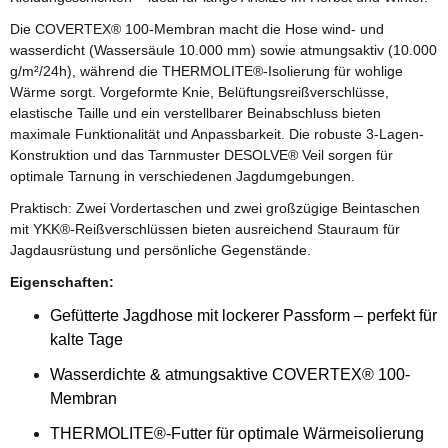
Die COVERTEX® 100-Membran macht die Hose wind- und
wasserdicht (Wassersäule 10.000 mm) sowie atmungsaktiv (10.000
g/m²/24h), während die THERMOLITE®-Isolierung für wohlige
Wärme sorgt. Vorgeformte Knie, Belüftungsreißverschlüsse,
elastische Taille und ein verstellbarer Beinabschluss bieten
maximale Funktionalität und Anpassbarkeit. Die robuste 3-Lagen-
Konstruktion und das Tarnmuster DESOLVE® Veil sorgen für
optimale Tarnung in verschiedenen Jagdumgebungen.
Praktisch: Zwei Vordertaschen und zwei großzügige Beintaschen
mit YKK®-Reißverschlüssen bieten ausreichend Stauraum für
Jagdausrüstung und persönliche Gegenstände.
Eigenschaften:
Gefütterte Jagdhose mit lockerer Passform – perfekt für
kalte Tage
Wasserdichte & atmungsaktive COVERTEX® 100-
Membran
THERMOLITE®-Futter für optimale Wärmeisolierung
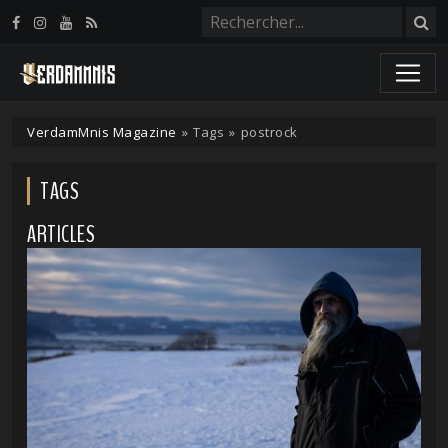
Panneau de gestion des cookies
VerdamMnis Magazine
»
Tags
»
postrock
TAGS
ARTICLES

## Task:
Pick every line from the listing holding the string "THERMOLITE", and copy it.

## Answer section:
g/m²/24h), während die THERMOLITE®-Isolierung für wohlige
THERMOLITE®-Futter für optimale Wärmeisolierung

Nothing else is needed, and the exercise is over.